26th February marks the anniversary of the fall of Khojaly during the First Karabakh War in 1992, resulting in what remains the largest single massacre of this conflict, writes Tale Heydarov.
According to official figures, 613 civilians were killed, including 106 women, 63 children, and 70 elderly people. Hundreds were injured, more than a thousand were taken hostage, and some individuals remain missing. The events of that night became a defining moment in Azerbaijan’s modern history and have shaped national memory ever since.
For nearly three decades, Khojaly has stood as a symbol of loss and grievance within Azerbaijani society. It reinforced a determination to restore territorial integrity and influenced how the country understood both security and sovereignty. As a result, when the Second Karabakh War began in 2020, the legacy of the early 1990s remained central to public discourse and political decision-making.
The 2020 war was a war of liberation of the occupied Azerbaijani lands. During the conflict, civilian structures in the city of Gandja, Azerbaijan, were deliberately targeted by the Armenian military. Given the memory of Khojaly and the depth of public grievance, there was clear potential for the conflict to take on a retaliatory character. Regardless of the provocations, Azerbaijan chose not to engage in a policy of targeting Armenian civilians as retribution for the historical events surrounding Khojaly, the occupation, and the forced displacement of close to a million Azerbaijanis from their homeland.
The importance of that choice became clearer in August 2025 in Washington, where President Ilham Aliyev and Prime Minister Nikol Pashinyan, with the mediation of President Donald Trump, initiated an agreement and signed a Joint Declaration on Future Relations.
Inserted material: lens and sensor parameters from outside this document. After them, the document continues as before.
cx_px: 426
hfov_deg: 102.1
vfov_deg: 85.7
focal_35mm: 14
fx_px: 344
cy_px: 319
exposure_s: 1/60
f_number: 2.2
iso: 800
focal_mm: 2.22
This committed both sides to continue working toward a comprehensive peace treaty consistent with the UN Charter.
While this breakthrough remains a framework rather than a finalised settlement, the opportunity for such an agreement arguably would not have existed had the 2020 war produced large-scale civilian reprisals. The ability to engage in negotiation was influenced, in part, by the choice made by the Azerbaijani side to refrain from targeting civilians.
The connection between Khojaly and the 2025 declaration is therefore substantive rather than symbolic. History offers clear examples of how attacks on civilians complicate or delay peace efforts. In the Balkans during the 1990s, atrocities such as the Srebrenica massacre deepened mistrust and made post-war reconciliation far more difficult. In parts of the Middle East, cycles of civilian targeting have limited the credibility of diplomatic initiatives. In each case, violence against non-combatants prolonged instability.
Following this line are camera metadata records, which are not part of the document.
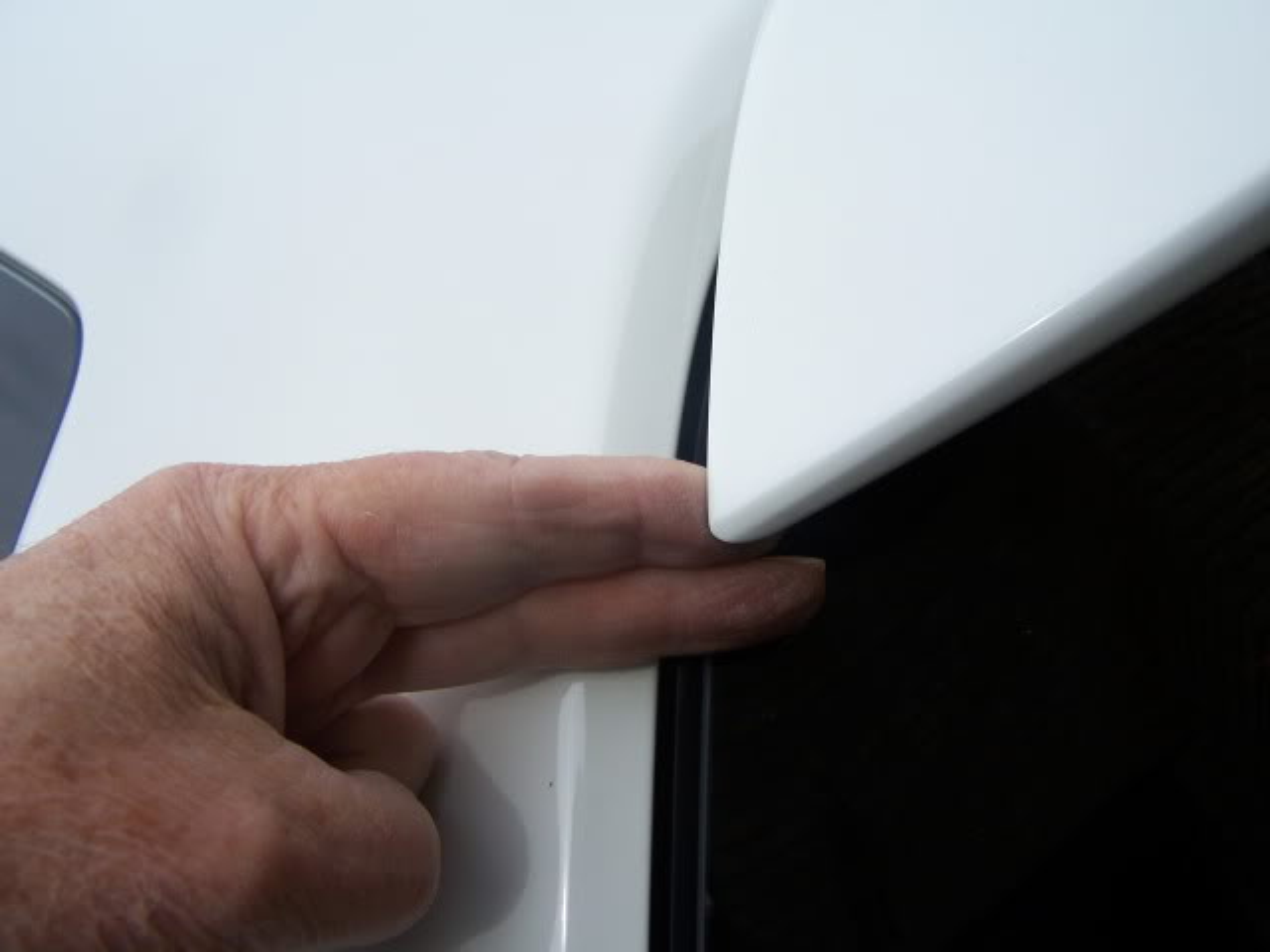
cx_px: 635
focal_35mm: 38
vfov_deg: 37.7
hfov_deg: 49.0
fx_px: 1394
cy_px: 476
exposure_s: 1/640
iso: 80
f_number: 2.8
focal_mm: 6.3
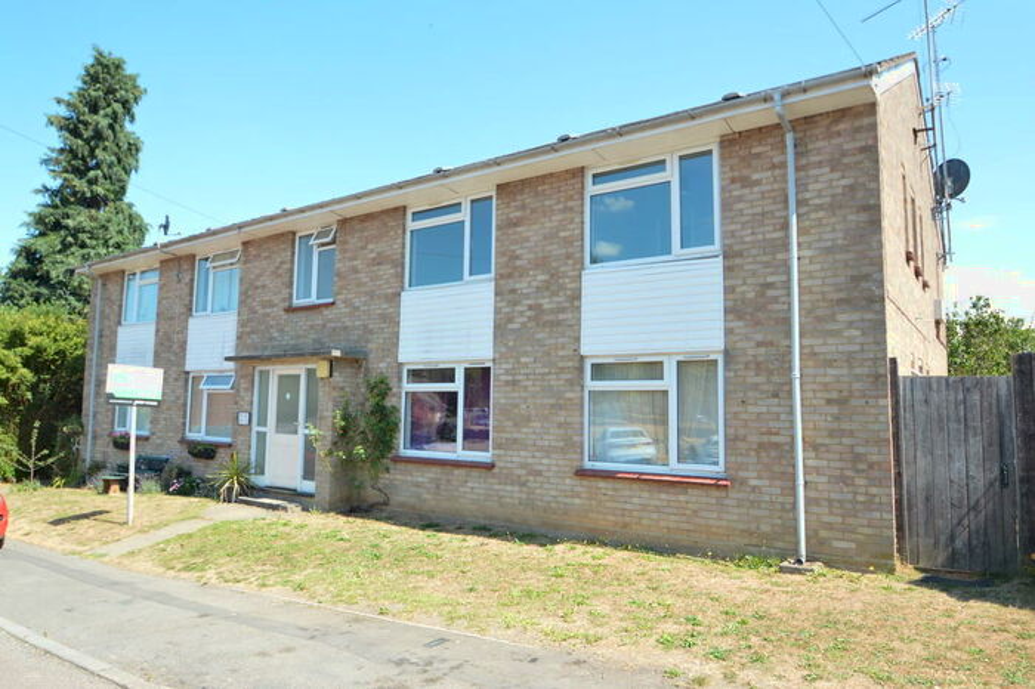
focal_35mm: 22
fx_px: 647
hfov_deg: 77.3
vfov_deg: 56.1
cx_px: 518
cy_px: 344
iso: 100
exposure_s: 1/125
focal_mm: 15
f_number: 5.6
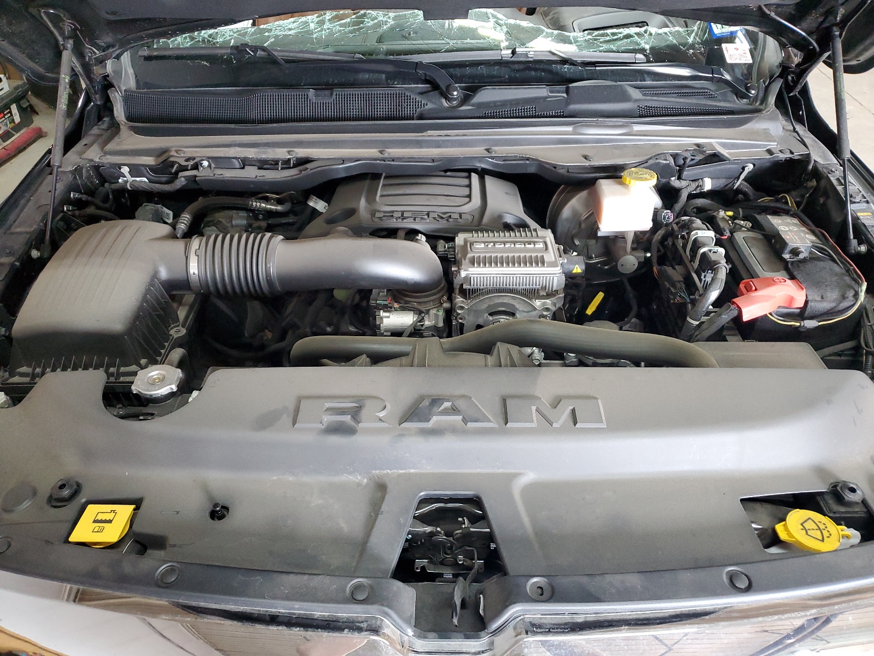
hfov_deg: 67.3
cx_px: 437
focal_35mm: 26
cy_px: 328
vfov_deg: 53.1
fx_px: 656
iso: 273
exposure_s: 1/60.2
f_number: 1.5
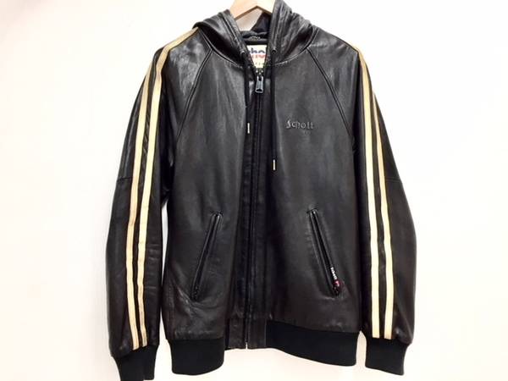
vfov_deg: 48.2
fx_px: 426
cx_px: 254
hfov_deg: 61.7
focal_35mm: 29
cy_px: 190
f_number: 2.2
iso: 80
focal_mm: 4.15
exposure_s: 1/30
The experience of Armenia and Azerbaijan demonstrates a different trajectory. The memory of Khojaly remains central to Azerbaijani identity, yet the conduct of operations in Karabakh in 2020 reflected a decision not to reproduce the dynamics of the early 1990s. That decision contributed to an environment in which a structured peace process, however fragile and incomplete, could move forward.
The broader lesson extends beyond the South Caucasus. Perhaps, in the eyes of some actors, targeting civilians may yield short-term military or political gains, but it ultimately undermines the foundations required for durable peace. Restraint, even in the presence of historical grievance, preserves the possibility of negotiation and international support. The evolving Armenia–Azerbaijan peace framework illustrates how post-conflict diplomacy becomes viable only when new atrocities are avoided.
On the 34th anniversary of Khojaly, remembrance and policy remain closely linked. The events of 1992 continue to shape national consciousness, yet the developments of 2020 and the 2025 declaration show that the trajectory of a conflict is not predetermined by its darkest moments. For regions currently trapped in cycles of retaliation, the case of Armenia and Azerbaijan demonstrates a practical reality that civilian protection is not only a humanitarian imperative but also a strategic prerequisite for peace.